After his brother drunkenly confesses that he thinks his own girlfriend has taken a lover, Aldous Kline decides to investigate whether there is any basis for the suspicion.
What begins as an evening of detached voyeurism--following the girl from her work to her apartment to a study date to a late meal--descends into macabre possessiveness as Aldous becomes lost to the amoral whims of his own latent obsession.
I really got into this book. So much so that I would stop reading only to stare into the nothingness of the air around me in a futile attempt to wade through the layers of what the main character was thinking. I'm certain I only grazed the surface. Hell, I only tickled the surface.
I was engrossed by the imagery, and my imagination stirred the memories of Marv from Sin City. His voice echoed the words on the paper.
With Bertram's single intoxicated utterance, Aldous finds himself on a disastrous path as he commits himself to discover if there is any truth to the believed infidelity of his brother's girlfriend. The curiosity then evolves as Aldous's perceptions of Lecia are altered and a descent into madness ensues.
A descent, I personally found too swift.
I would have liked to linger a while in the suspense of whether or not Lecia had been unfaithful. While it's certainly not the focus of the story, that being a man's transition and the mental snap that brings it about, it was the obsession that kept me enthralled.
I was intrigued by the author's ability to take on a constant flow of thoughts with the many probable and improbable possibilities. There was little emotion from Aldous, if any at all. No humanity. No compassion. I often mentally paused, taken note of all of the evidence Aldous was leaving behind. No cop, no detective, would ever correctly deduce the motive this killer held for there was none. His acts came out of madness and whatever proverbial screw was knocked loose at his brother's halfhearted words.
I enjoyed this book. I enjoyed the journey. The depth of the human mind is endless, and as always, I take heart in visiting the darkest of the shadows there.

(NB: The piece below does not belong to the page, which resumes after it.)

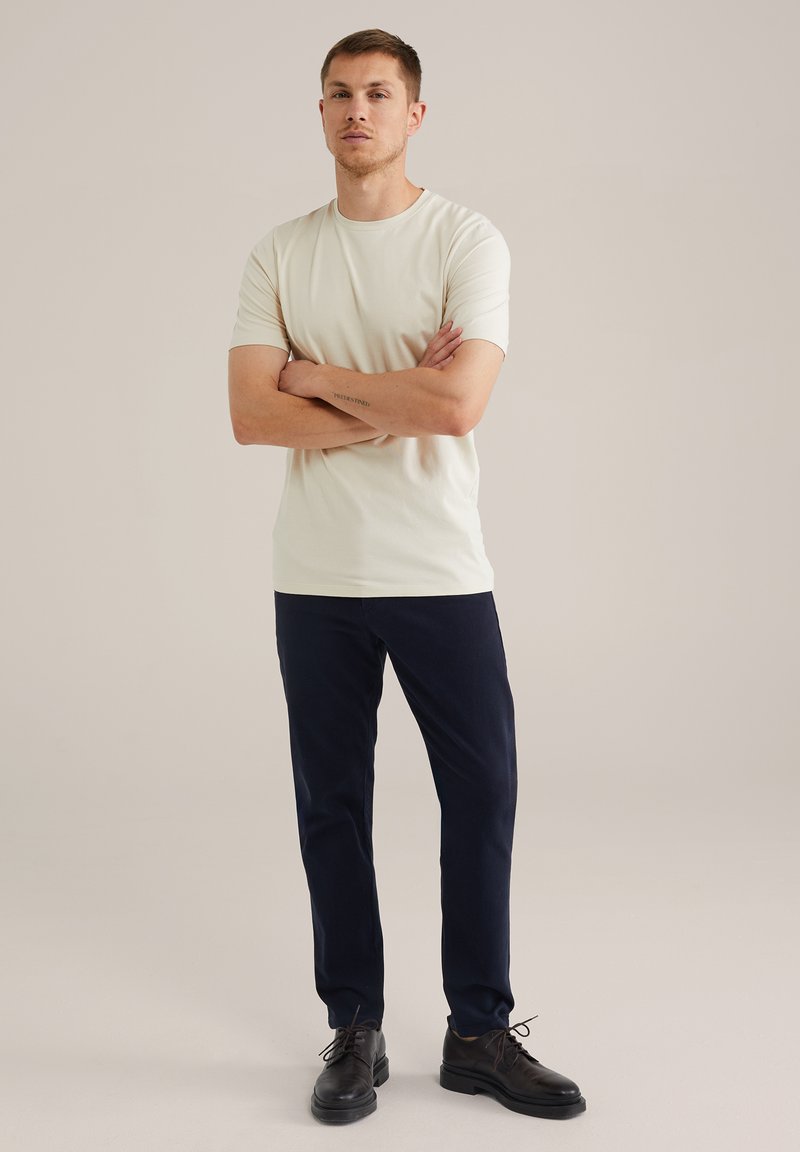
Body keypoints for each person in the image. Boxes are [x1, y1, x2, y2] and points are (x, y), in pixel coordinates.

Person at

My deep felt thanks to the author.
The clothes were casual, dumpy, well worn, nothing done up about them, but this is something I generally found attractive, and the combination of it and her way of carrying herself—unselfconscious, lost to her purpose—riveting. I realized it was odd to think this is what she put on to meet with some guy. It would turn me on—a woman like her making advances, coming onto me, even getting things started fully clothed in such a way—but it was abnormal, a quirk of mine.
A well thought out story that delves into the machinations of the human mind.